Leave the pictures aside and copy all the data exactly.

----- THE DATA -----

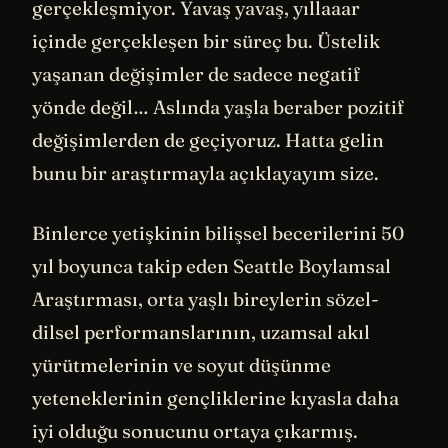
gerçekleşmiyor. Yavaş yavaş, yıllaaar
içinde gerçekleşen bir süreç bu. Üstelik
yaşanan değişimler de sadece negatif
yönde değil… Aslında yaşla beraber pozitif
değişimlerden de geçiyoruz. Hatta gelin
bunu bir araştırmayla açıklayayım size.
Binlerce yetişkinin bilişsel becerilerini 50
yıl boyunca takip eden Seattle Boylamsal
Araştırması, orta yaşlı bireylerin sözel-
dilsel performanslarının, uzamsal akıl
yürütmelerinin ve soyut düşünme
yeteneklerinin gençliklerine kıyasla daha
iyi olduğu sonucunu ortaya çıkarmış.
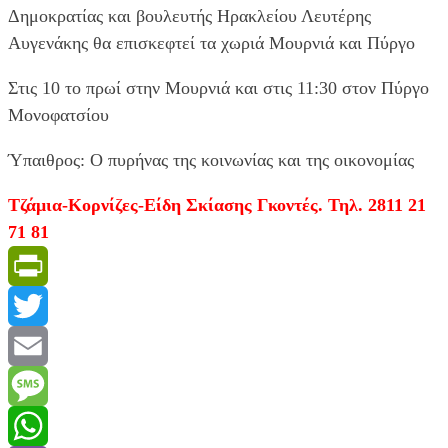
Δημοκρατίας και βουλευτής Ηρακλείου Λευτέρης
Αυγενάκης θα επισκεφτεί τα χωριά Μουρνιά και Πύργο
Στις 10 το πρωί στην Μουρνιά και στις 11:30 στον Πύργο
Μονοφατσίου
Ύπαιθρος: Ο πυρήνας της κοινωνίας και της οικονομίας
Τζάμια-Κορνίζες-Είδη Σκίασης Γκοντές. Τηλ. 2811 21
71 81
PrintFriendly
Twitter
Email
Message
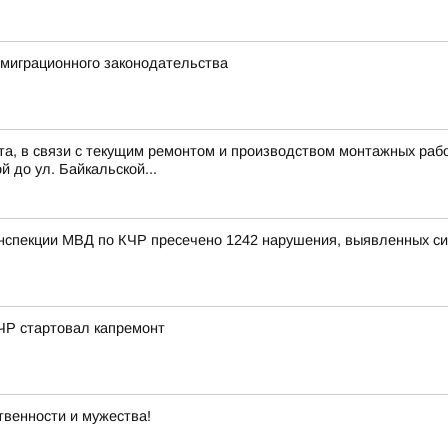
миграционного законодательства
ста, в связи с текущим ремонтом и производством монтажных рабо
й до ул. Байкальской...
инспекции МВД по КЧР пресечено 1242 нарушения, выявленных с
ЧР стартовал капремонт
твенности и мужества!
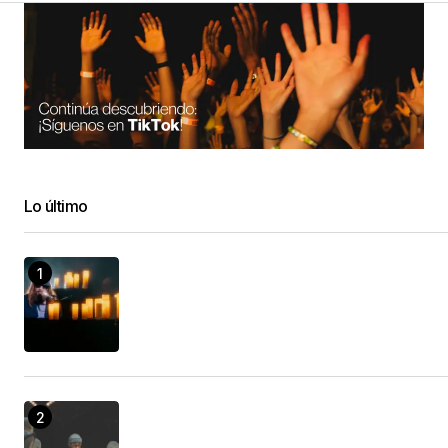
Lo último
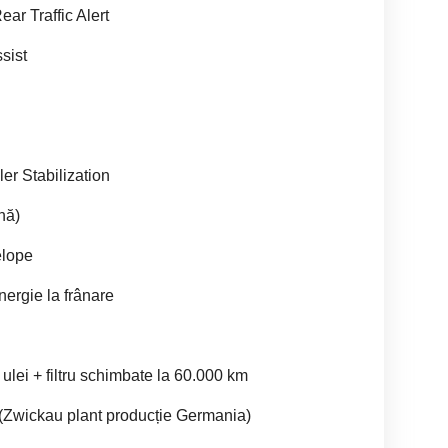
ar Traffic Alert
sist
r Stabilization
ină)
elope
nergie la frânare
lei + filtru schimbate la 60.000 km
 (Zwickau plant producție Germania)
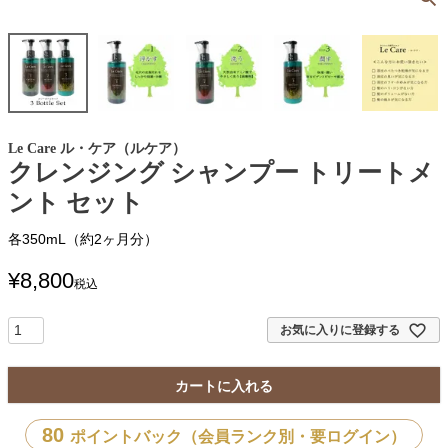
Le Care ル・ケア（ルケア）
クレンジング シャンプー トリートメ
ント セット
各350mL（約2ヶ月分）
¥
8,800
税込
お気に入りに登録する
カートに入れる
80
ポイントバック（会員ランク別・要ログイン）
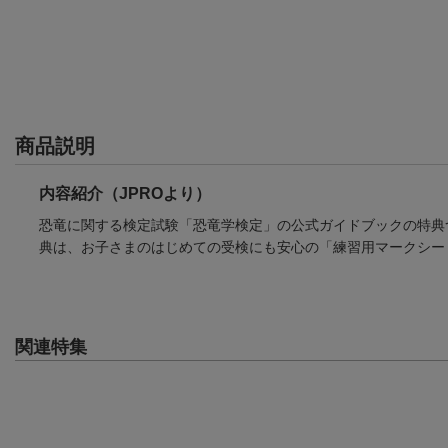
商品説明
内容紹介（JPROより）
恐竜に関する検定試験「恐竜学検定」の公式ガイドブックの特典
典は、お子さまのはじめての受検にも安心の「練習用マークシー
関連特集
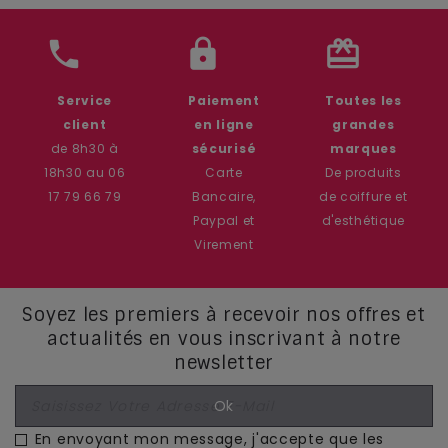
phone
lock
card_giftcard
Service
Paiement
Toutes les
client
en ligne
grandes
de 8h30 à
sécurisé
marques
18h30 au 06
Carte
De produits
17 79 66 79
Bancaire,
de coiffure et
Paypal et
d'esthétique
Virement
Soyez les premiers à recevoir nos offres et
actualités en vous inscrivant à notre
newsletter
En envoyant mon message, j'accepte que les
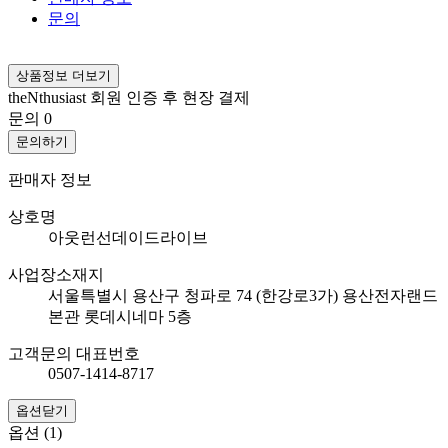
문의
상품정보 더보기
theNthusiast 회원 인증 후 현장 결제
문의
0
문의하기
판매자 정보
상호명
아웃런선데이드라이브
사업장소재지
서울특별시 용산구 청파로 74 (한강로3가) 용산전자랜드
본관 롯데시네마 5층
고객문의 대표번호
0507-1414-8717
옵션닫기
옵션 (1)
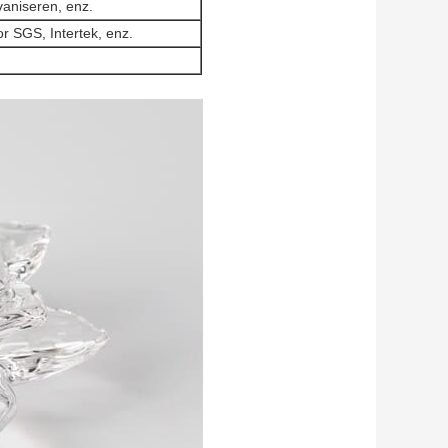
vaniseren, enz.
 SGS, Intertek, enz.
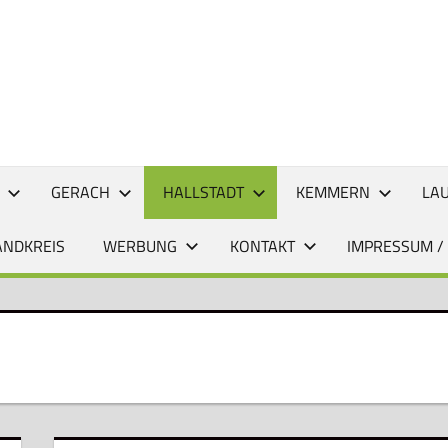
CHTEN
GERACH
HALLSTADT
KEMMERN
LA
ANDKREIS
WERBUNG
KONTAKT
IMPRESSUM /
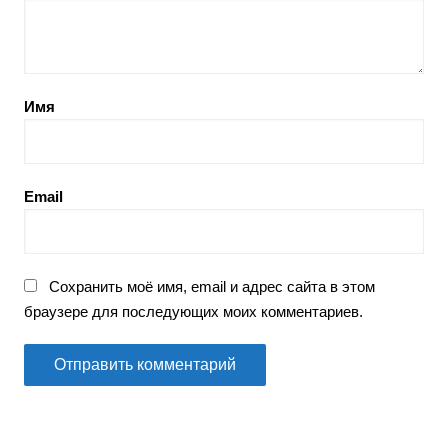
Имя
Email
Сохранить моё имя, email и адрес сайта в этом
браузере для последующих моих комментариев.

-----

ANSWER SECTION:
gerçekleşmiyor. Yavaş yavaş, yıllaaar
içinde gerçekleşen bir süreç bu. Üstelik
yaşanan değişimler de sadece negatif
yönde değil… Aslında yaşla beraber pozitif
değişimlerden de geçiyoruz. Hatta gelin
bunu bir araştırmayla açıklayayım size.
Binlerce yetişkinin bilişsel becerilerini 50
yıl boyunca takip eden Seattle Boylamsal
Araştırması, orta yaşlı bireylerin sözel-
dilsel performanslarının, uzamsal akıl
yürütmelerinin ve soyut düşünme
yeteneklerinin gençliklerine kıyasla daha
iyi olduğu sonucunu ortaya çıkarmış.
Δημοκρατίας και βουλευτής Ηρακλείου Λευτέρης
Αυγενάκης θα επισκεφτεί τα χωριά Μουρνιά και Πύργο
Στις 10 το πρωί στην Μουρνιά και στις 11:30 στον Πύργο
Μονοφατσίου
Ύπαιθρος: Ο πυρήνας της κοινωνίας και της οικονομίας
Τζάμια-Κορνίζες-Είδη Σκίασης Γκοντές. Τηλ. 2811 21
71 81
PrintFriendly
Twitter
Email
Message
миграционного законодательства
ста, в связи с текущим ремонтом и производством монтажных рабо
й до ул. Байкальской...
инспекции МВД по КЧР пресечено 1242 нарушения, выявленных с
ЧР стартовал капремонт
твенности и мужества!
Lo último
ar Traffic Alert
sist
r Stabilization
ină)
elope
nergie la frânare
lei + filtru schimbate la 60.000 km
 (Zwickau plant producție Germania)
Le Care ル・ケア（ルケア）
クレンジング シャンプー トリートメ
ント セット
各350mL（約2ヶ月分）
¥
8,800
税込
お気に入りに登録する
カートに入れる
80
ポイントバック（会員ランク別・要ログイン）
商品説明
内容紹介（JPROより）
恐竜に関する検定試験「恐竜学検定」の公式ガイドブックの特典
典は、お子さまのはじめての受検にも安心の「練習用マークシー
関連特集
phone
lock
card_giftcard
Service
Paiement
Toutes les
client
en ligne
grandes
de 8h30 à
sécurisé
marques
18h30 au 06
Carte
De produits
17 79 66 79
Bancaire,
de coiffure et
Paypal et
d'esthétique
Virement
Soyez les premiers à recevoir nos offres et
actualités en vous inscrivant à notre
newsletter
En envoyant mon message, j'accepte que les
문의
상품정보 더보기
theNthusiast 회원 인증 후 현장 결제
문의
0
문의하기
판매자 정보
상호명
아웃런선데이드라이브
사업장소재지
서울특별시 용산구 청파로 74 (한강로3가) 용산전자랜드
본관 롯데시네마 5층
고객문의 대표번호
0507-1414-8717
옵션닫기
옵션 (1)
vaniseren, enz.
 SGS, Intertek, enz.
CHTEN
GERACH
HALLSTADT
KEMMERN
LA
ANDKREIS
WERBUNG
KONTAKT
IMPRESSUM /
Имя
Email
Сохранить моё имя, email и адрес сайта в этом
браузере для последующих моих комментариев.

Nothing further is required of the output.